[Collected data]
+ + +

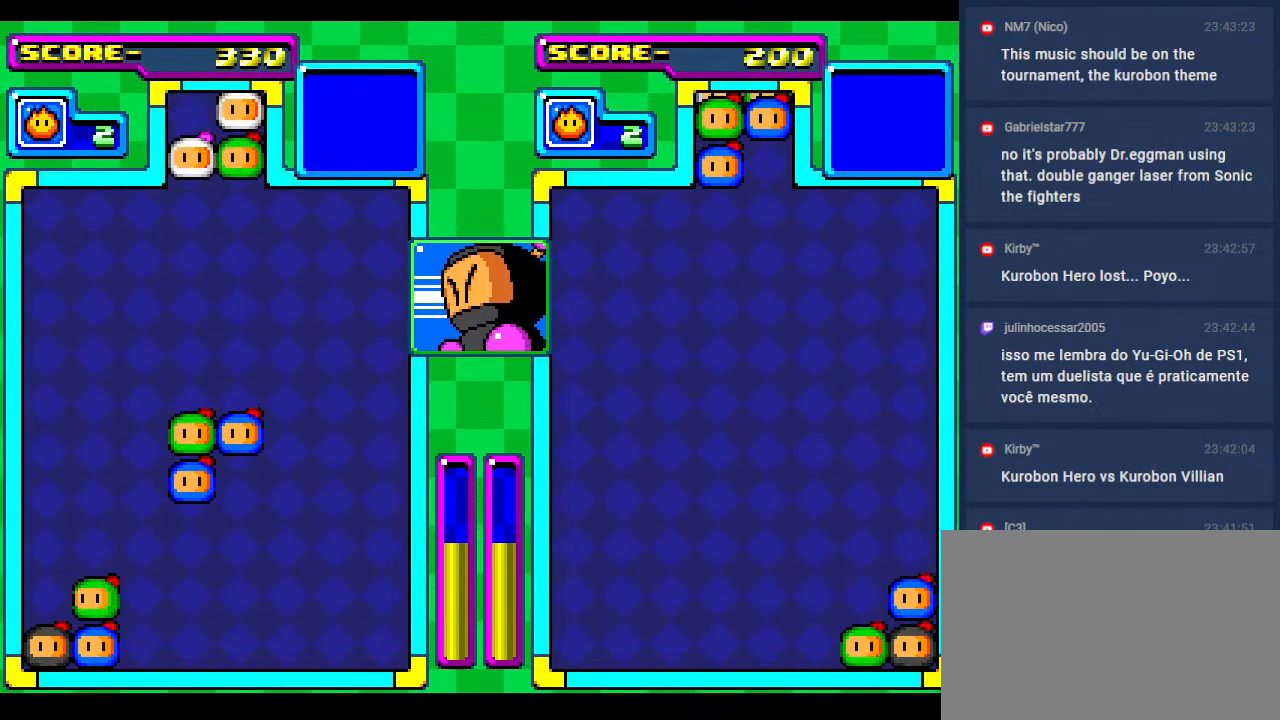
{"buttons": [], "events": [[17, "DPAD_DOWN", "up"], [50, "DPAD_LEFT", "down"], [67, "DPAD_LEFT", "up"], [233, "DPAD_LEFT", "down"], [333, "DPAD_LEFT", "up"]]}
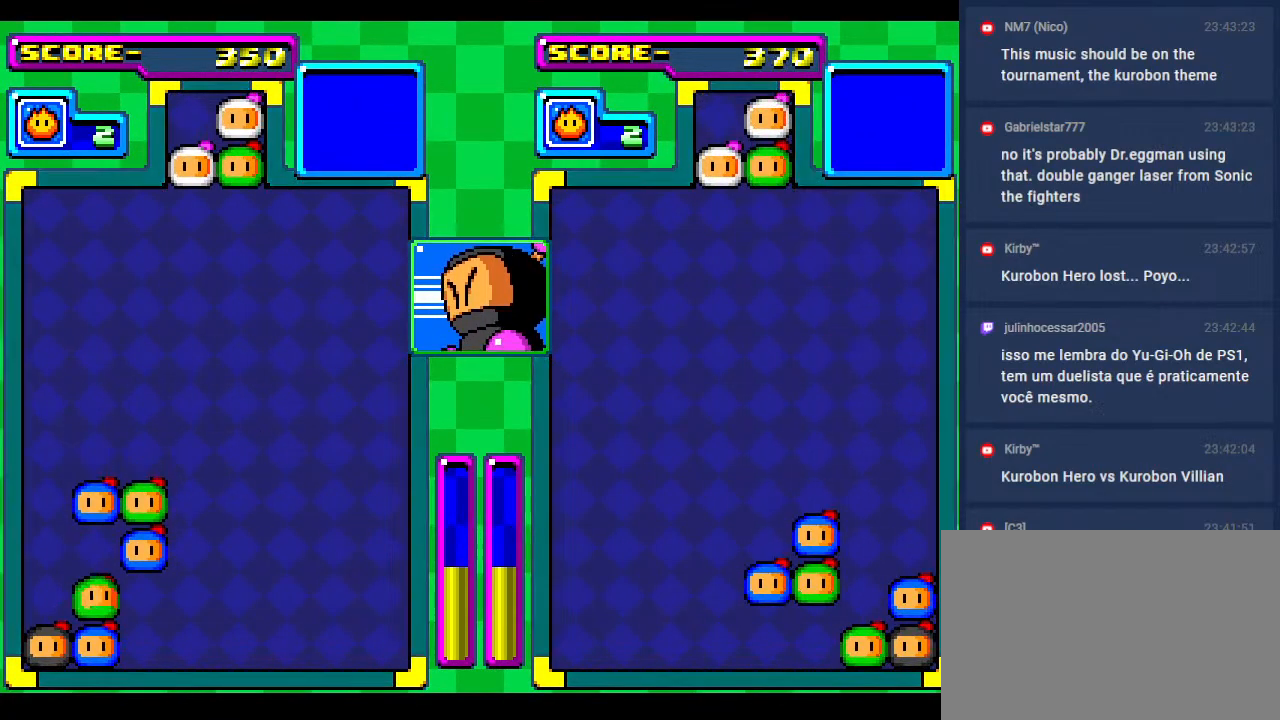
{"buttons": [], "events": [[100, "DPAD_RIGHT", "down"], [183, "DPAD_RIGHT", "up"], [217, "DPAD_DOWN", "down"], [450, "DPAD_DOWN", "up"]]}
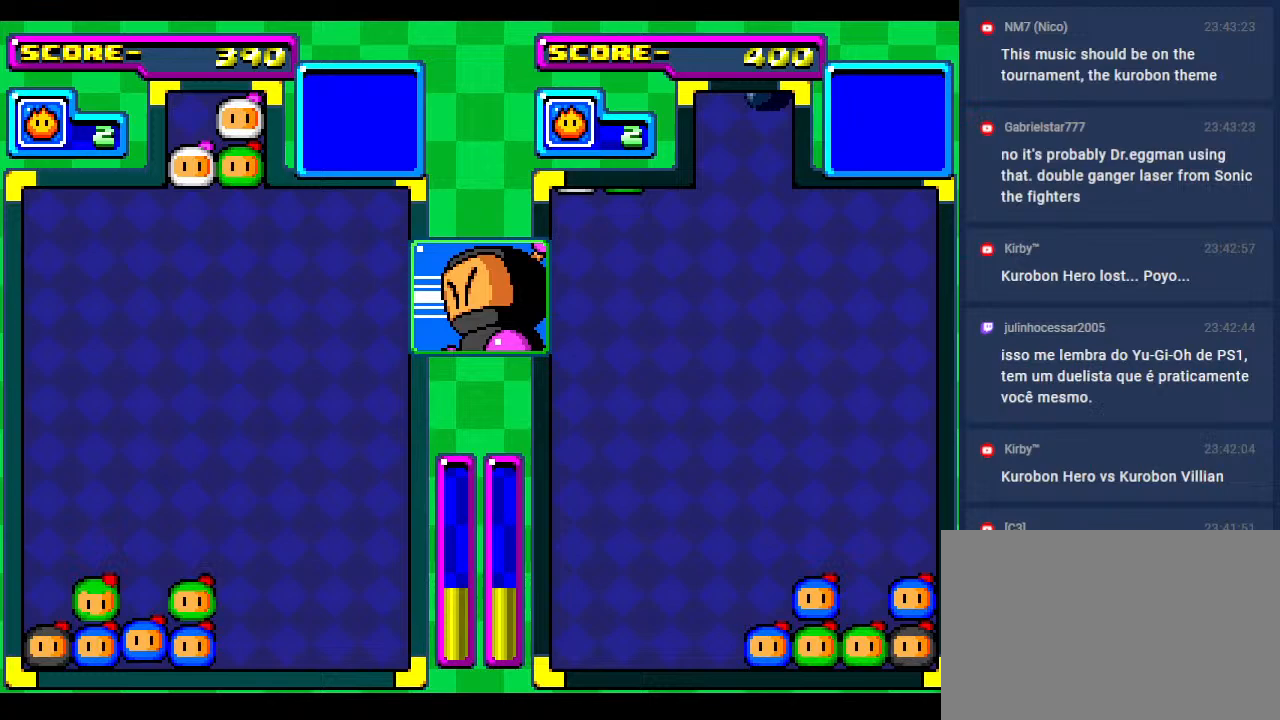
{"buttons": [], "events": [[17, "DPAD_DOWN", "down"], [167, "DPAD_DOWN", "up"], [317, "DPAD_DOWN", "down"], [450, "DPAD_DOWN", "up"]]}
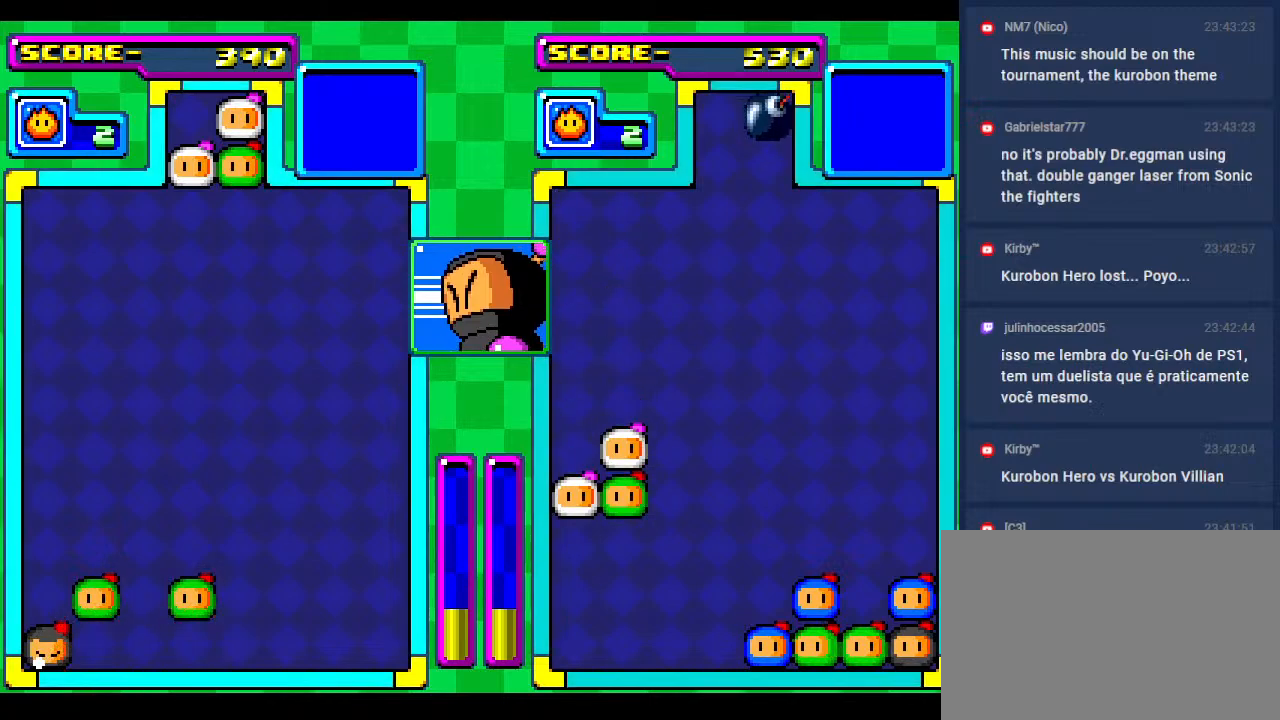
{"buttons": ["DPAD_DOWN"], "events": [[17, "DPAD_RIGHT", "down"], [117, "DPAD_DOWN", "down"], [133, "DPAD_RIGHT", "up"], [250, "DPAD_DOWN", "up"], [250, "DPAD_RIGHT", "down"], [367, "DPAD_DOWN", "down"], [400, "DPAD_RIGHT", "up"]]}
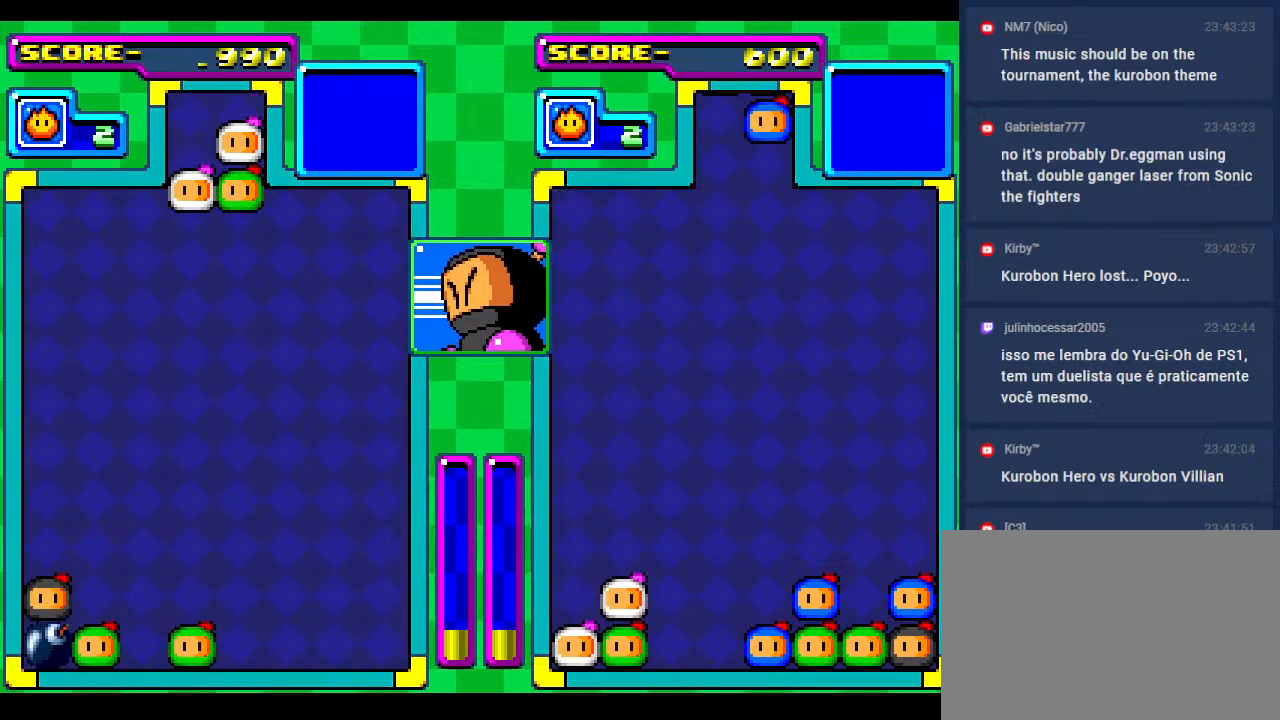
{"buttons": [], "events": [[33, "DPAD_RIGHT", "down"], [50, "DPAD_DOWN", "up"], [167, "DPAD_DOWN", "down"], [200, "DPAD_RIGHT", "up"], [283, "DPAD_RIGHT", "down"], [317, "DPAD_DOWN", "up"], [450, "DPAD_RIGHT", "up"]]}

+ + +

* [PROBLEM DETAILS] Print every record exactly without the images.

* [REPLY TO THE TASK]
{"buttons": [], "events": [[17, "DPAD_DOWN", "up"], [50, "DPAD_LEFT", "down"], [67, "DPAD_LEFT", "up"], [233, "DPAD_LEFT", "down"], [333, "DPAD_LEFT", "up"]]}
{"buttons": [], "events": [[100, "DPAD_RIGHT", "down"], [183, "DPAD_RIGHT", "up"], [217, "DPAD_DOWN", "down"], [450, "DPAD_DOWN", "up"]]}
{"buttons": [], "events": [[17, "DPAD_DOWN", "down"], [167, "DPAD_DOWN", "up"], [317, "DPAD_DOWN", "down"], [450, "DPAD_DOWN", "up"]]}
{"buttons": ["DPAD_DOWN"], "events": [[17, "DPAD_RIGHT", "down"], [117, "DPAD_DOWN", "down"], [133, "DPAD_RIGHT", "up"], [250, "DPAD_DOWN", "up"], [250, "DPAD_RIGHT", "down"], [367, "DPAD_DOWN", "down"], [400, "DPAD_RIGHT", "up"]]}
{"buttons": [], "events": [[33, "DPAD_RIGHT", "down"], [50, "DPAD_DOWN", "up"], [167, "DPAD_DOWN", "down"], [200, "DPAD_RIGHT", "up"], [283, "DPAD_RIGHT", "down"], [317, "DPAD_DOWN", "up"], [450, "DPAD_RIGHT", "up"]]}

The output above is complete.